The Roles of TP53 and FGFR2 in Progress Made Treating Endometrial Cancer

The morbidity and mortality caused by endometrial cancer (EC) is still rising worldwide. In recent years, a new system of tumor stratification has been proposed based on POLE-mutational status, TP53, and microsatellite stability status. The aim of the study was to analyze a vast panel on the genes potentially involved in the genesis of endometrial cancer in the Polish population. One hundred and three white female patients with confirmed endometrial cancer were enrolled on the study. We performed sequencing using the Hot Spot Illumina panel and microsatellite stability with immunohistochemistry.
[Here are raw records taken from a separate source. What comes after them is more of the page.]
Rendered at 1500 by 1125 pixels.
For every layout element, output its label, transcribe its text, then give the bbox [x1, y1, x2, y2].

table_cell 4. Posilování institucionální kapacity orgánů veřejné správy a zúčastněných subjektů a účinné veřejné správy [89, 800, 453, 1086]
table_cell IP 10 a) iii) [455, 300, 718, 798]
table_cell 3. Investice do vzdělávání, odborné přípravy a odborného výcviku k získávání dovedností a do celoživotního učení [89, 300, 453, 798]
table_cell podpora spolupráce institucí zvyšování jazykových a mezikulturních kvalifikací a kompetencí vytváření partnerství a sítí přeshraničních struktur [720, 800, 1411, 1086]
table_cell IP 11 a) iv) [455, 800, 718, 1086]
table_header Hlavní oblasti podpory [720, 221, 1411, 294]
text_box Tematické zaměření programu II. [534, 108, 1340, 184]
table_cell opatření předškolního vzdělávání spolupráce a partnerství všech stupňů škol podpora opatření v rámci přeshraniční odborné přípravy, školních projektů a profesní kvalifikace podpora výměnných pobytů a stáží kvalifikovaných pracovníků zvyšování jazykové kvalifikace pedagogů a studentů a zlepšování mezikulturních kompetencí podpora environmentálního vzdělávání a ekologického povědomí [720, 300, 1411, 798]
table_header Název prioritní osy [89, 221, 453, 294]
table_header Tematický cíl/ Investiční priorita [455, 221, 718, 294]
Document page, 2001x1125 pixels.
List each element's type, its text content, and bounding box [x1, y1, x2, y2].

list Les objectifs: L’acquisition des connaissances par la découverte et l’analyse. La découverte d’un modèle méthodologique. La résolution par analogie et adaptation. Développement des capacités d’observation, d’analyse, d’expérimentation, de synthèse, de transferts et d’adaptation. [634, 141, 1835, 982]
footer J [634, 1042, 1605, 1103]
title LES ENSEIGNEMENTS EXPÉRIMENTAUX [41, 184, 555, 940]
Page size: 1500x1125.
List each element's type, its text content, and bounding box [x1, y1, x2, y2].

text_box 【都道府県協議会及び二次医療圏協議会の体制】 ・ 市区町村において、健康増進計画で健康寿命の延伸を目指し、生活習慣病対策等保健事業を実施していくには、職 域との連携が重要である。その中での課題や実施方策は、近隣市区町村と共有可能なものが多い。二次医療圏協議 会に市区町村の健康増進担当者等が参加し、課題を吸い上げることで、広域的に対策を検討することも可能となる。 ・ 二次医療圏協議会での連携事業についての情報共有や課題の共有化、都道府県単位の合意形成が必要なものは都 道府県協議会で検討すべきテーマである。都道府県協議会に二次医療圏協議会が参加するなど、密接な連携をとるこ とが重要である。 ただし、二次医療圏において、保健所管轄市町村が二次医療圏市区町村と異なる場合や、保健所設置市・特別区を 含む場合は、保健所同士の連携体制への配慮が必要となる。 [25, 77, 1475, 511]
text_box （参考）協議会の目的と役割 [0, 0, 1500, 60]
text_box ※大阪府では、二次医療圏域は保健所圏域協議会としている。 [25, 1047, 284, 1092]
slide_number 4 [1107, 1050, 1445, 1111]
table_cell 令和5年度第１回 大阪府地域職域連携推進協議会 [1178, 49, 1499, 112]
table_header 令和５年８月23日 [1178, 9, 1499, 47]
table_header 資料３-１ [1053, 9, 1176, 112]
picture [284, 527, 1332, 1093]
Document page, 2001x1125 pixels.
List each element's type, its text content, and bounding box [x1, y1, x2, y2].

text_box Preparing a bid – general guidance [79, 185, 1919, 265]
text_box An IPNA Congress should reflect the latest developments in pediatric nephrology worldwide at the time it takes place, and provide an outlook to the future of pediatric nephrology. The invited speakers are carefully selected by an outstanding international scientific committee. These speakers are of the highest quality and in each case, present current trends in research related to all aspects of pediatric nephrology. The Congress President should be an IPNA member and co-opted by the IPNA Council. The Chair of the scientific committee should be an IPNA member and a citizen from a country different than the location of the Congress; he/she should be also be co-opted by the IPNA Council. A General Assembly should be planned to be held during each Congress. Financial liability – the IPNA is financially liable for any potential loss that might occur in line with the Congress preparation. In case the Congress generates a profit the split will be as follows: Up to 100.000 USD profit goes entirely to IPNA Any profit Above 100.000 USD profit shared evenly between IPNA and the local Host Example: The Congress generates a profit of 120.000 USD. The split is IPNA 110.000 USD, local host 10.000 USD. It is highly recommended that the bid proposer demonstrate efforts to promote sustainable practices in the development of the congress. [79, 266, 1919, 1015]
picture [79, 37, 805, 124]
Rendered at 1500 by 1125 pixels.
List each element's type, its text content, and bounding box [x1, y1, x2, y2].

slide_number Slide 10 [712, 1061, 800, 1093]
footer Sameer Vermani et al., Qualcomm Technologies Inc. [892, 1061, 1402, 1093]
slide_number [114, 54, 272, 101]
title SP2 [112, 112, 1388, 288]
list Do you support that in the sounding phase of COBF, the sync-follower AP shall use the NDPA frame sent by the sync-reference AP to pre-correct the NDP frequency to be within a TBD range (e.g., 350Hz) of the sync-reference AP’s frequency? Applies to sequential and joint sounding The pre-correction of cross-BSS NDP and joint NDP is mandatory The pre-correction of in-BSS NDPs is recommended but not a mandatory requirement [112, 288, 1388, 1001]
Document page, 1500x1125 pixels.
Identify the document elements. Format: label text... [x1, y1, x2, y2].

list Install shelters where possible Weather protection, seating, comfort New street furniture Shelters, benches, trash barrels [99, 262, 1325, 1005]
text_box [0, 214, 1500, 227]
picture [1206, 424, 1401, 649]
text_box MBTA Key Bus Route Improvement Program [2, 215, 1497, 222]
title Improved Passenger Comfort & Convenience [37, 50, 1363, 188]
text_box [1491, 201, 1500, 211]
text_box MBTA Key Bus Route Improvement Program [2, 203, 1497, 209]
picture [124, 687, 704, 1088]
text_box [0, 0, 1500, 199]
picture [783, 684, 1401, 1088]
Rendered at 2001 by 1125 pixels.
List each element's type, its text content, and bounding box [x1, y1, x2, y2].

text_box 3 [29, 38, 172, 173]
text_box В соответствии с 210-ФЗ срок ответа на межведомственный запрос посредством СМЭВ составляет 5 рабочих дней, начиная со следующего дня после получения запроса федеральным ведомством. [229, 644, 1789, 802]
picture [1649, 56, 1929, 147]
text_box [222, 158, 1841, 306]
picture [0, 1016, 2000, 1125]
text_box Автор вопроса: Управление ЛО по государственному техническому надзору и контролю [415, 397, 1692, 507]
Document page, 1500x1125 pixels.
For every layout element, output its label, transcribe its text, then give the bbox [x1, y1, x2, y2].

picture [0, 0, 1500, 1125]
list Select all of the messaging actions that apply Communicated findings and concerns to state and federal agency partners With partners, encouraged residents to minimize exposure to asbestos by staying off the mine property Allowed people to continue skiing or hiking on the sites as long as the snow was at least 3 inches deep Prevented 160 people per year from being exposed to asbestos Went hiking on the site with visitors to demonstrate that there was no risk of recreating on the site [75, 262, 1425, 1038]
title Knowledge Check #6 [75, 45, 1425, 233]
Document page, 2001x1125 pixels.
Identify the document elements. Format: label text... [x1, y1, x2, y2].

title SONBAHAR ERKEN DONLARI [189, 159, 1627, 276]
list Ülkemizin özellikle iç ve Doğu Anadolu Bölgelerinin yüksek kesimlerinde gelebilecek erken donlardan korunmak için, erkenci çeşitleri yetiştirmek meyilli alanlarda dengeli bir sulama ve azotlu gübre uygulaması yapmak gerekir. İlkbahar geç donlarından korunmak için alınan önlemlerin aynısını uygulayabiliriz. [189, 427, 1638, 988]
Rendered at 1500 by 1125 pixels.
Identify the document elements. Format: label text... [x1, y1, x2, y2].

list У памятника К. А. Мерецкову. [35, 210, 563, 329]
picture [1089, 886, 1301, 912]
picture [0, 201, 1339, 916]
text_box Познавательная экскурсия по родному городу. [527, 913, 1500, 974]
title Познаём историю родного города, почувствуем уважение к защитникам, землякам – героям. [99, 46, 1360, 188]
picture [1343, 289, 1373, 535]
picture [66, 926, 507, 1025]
We confirmed a key role of the TP53 mutation in progress to high-grade EC and parallelly some role of FGFR2 mutation. Moreover, our data present a vast landscape of mutations in EC and their polymorphism. We reported the meaning of FGFR2 mutation and TP53 (high copy number) in high-grade ECs. Our observation in MSI contribution is comparable with other studies. Finally, we see a strong need for the implementation of the TCGA classification.

Automated summary

This study analyzed the potential genes involved in the development of endometrial cancer in the Polish population and confirmed the key role of TP53 mutation in high-grade endometrial cancer, as well as the significance of FGFR2 mutation. Additionally, the study presented a wide range of mutations and polymorphism in endometrial cancer.